■ PROBLEM TO WORK ON ■
Please write out the passage about leaving a rented home in Singapore word for word, from its first sentence to its last.

■ TEXT ■
++++++++

What can one say about a gentleman who not only encourages his tenant to learn golf, but gives him his first set of clubs. Then takes him to the expensive country club across the road for the initial games of what turned out to be an enduring tryst at being one of the world’s least efficient earth-diggers that ever walked a golf course.
Also, the petrol station attendant across the road who became a friend after he asked me if I was a “true-blue Singaporean” and I deadpanned, “No, true-brown Singaporean”.
To give it all up, and move, as we eventually had to this January, was a stab in the heart even as I was happy for the gains that presumably came my landlord’s way.
Nothing seemed right – at first
After a search of several months, we had found new digs. Although it is across the road from my old office, Times House along River Valley and Kim Seng Road, I approached the new home with a measure of resentment and reluctance.
Nothing seemed right.
The place was too warm, hardly had a view, and the maintenance charges seemed prohibitive. Several friends live nearby but I felt no desire to reach out. I moped.

++++++++

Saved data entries
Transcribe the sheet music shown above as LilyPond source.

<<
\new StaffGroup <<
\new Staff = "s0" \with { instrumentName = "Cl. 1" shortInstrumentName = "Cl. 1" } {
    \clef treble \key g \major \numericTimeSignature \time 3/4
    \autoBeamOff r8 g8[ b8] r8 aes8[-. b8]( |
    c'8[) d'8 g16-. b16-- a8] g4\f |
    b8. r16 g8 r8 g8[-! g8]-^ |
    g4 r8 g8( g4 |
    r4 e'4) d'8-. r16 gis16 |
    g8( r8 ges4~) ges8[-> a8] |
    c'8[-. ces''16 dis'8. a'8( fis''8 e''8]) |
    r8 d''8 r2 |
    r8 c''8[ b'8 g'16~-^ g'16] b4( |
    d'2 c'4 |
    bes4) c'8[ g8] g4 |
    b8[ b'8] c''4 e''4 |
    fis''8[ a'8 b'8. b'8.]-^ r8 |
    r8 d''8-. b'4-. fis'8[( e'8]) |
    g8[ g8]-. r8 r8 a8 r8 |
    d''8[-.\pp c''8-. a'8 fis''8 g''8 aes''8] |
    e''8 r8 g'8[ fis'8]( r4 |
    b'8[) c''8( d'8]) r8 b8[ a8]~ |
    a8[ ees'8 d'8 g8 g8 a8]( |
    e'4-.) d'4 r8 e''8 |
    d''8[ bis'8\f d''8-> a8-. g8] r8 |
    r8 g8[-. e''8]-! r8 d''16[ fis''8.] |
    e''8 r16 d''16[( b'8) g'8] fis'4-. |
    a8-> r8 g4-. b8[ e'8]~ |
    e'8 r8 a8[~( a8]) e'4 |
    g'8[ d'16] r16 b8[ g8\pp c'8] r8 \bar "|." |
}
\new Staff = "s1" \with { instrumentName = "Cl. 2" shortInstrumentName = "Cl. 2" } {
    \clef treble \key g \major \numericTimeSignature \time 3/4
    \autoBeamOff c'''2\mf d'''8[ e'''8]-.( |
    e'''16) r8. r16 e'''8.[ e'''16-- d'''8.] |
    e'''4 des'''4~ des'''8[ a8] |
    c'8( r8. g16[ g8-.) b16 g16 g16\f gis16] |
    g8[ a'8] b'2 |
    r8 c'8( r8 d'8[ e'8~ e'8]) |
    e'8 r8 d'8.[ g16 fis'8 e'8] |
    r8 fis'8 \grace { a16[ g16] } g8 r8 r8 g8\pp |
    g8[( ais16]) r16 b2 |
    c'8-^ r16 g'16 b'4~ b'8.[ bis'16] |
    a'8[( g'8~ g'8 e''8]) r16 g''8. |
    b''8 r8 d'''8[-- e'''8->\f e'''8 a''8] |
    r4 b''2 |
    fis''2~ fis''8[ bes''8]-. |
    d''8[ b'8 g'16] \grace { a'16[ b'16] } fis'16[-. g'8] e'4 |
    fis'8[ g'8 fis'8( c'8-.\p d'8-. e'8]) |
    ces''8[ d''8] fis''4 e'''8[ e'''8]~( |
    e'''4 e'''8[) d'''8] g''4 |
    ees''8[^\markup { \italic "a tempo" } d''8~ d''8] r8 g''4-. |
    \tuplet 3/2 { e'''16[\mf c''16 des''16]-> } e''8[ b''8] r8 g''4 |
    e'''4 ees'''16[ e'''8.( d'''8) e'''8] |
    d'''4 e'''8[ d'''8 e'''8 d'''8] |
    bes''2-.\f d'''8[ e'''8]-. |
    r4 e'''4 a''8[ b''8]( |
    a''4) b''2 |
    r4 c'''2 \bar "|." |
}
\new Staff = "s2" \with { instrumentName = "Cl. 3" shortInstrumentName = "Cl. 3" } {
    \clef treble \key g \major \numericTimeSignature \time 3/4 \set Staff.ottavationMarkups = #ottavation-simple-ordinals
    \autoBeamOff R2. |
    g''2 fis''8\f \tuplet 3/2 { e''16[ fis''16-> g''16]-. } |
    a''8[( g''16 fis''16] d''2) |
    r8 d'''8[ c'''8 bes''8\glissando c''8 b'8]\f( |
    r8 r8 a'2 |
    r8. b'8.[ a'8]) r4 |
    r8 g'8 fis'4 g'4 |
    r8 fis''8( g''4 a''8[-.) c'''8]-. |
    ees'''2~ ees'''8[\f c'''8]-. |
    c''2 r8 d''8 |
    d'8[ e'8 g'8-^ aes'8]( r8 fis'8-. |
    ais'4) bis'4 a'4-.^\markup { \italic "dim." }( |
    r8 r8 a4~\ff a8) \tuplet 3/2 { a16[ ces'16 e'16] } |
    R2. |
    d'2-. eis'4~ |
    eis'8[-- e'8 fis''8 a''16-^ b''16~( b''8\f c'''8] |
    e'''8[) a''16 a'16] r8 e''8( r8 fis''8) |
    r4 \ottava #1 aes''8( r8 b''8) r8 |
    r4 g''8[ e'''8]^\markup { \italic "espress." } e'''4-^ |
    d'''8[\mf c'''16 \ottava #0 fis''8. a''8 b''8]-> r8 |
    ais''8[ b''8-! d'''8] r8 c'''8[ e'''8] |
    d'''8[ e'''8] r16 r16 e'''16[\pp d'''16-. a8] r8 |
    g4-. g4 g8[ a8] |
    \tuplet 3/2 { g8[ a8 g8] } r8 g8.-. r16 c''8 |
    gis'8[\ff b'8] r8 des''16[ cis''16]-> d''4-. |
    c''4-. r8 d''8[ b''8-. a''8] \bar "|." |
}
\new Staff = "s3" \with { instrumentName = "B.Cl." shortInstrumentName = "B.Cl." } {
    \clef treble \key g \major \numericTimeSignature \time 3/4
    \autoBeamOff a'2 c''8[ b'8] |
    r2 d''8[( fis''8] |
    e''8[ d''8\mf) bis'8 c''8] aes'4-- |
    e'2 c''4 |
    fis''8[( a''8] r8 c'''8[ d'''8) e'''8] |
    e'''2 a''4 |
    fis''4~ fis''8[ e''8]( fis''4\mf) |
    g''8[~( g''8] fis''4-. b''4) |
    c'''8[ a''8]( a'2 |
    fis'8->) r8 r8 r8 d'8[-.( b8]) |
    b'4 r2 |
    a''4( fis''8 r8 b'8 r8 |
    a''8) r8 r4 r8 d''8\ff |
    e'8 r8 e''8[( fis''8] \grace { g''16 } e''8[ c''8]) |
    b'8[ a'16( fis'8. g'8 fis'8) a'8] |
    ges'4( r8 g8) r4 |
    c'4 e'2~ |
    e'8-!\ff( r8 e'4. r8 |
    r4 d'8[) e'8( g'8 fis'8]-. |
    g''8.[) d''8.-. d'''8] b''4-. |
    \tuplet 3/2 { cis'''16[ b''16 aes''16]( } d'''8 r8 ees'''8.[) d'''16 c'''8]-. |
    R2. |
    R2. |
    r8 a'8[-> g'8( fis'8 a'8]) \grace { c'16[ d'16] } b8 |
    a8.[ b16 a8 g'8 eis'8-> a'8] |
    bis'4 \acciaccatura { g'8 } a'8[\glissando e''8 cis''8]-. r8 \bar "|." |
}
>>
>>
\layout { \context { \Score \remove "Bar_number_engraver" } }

++++++++

■ ANSWER TO THIS TASK ■
What can one say about a gentleman who not only encourages his tenant to learn golf, but gives him his first set of clubs. Then takes him to the expensive country club across the road for the initial games of what turned out to be an enduring tryst at being one of the world’s least efficient earth-diggers that ever walked a golf course.
Also, the petrol station attendant across the road who became a friend after he asked me if I was a “true-blue Singaporean” and I deadpanned, “No, true-brown Singaporean”.
To give it all up, and move, as we eventually had to this January, was a stab in the heart even as I was happy for the gains that presumably came my landlord’s way.
Nothing seemed right – at first
After a search of several months, we had found new digs. Although it is across the road from my old office, Times House along River Valley and Kim Seng Road, I approached the new home with a measure of resentment and reluctance.
Nothing seemed right.
The place was too warm, hardly had a view, and the maintenance charges seemed prohibitive. Several friends live nearby but I felt no desire to reach out. I moped.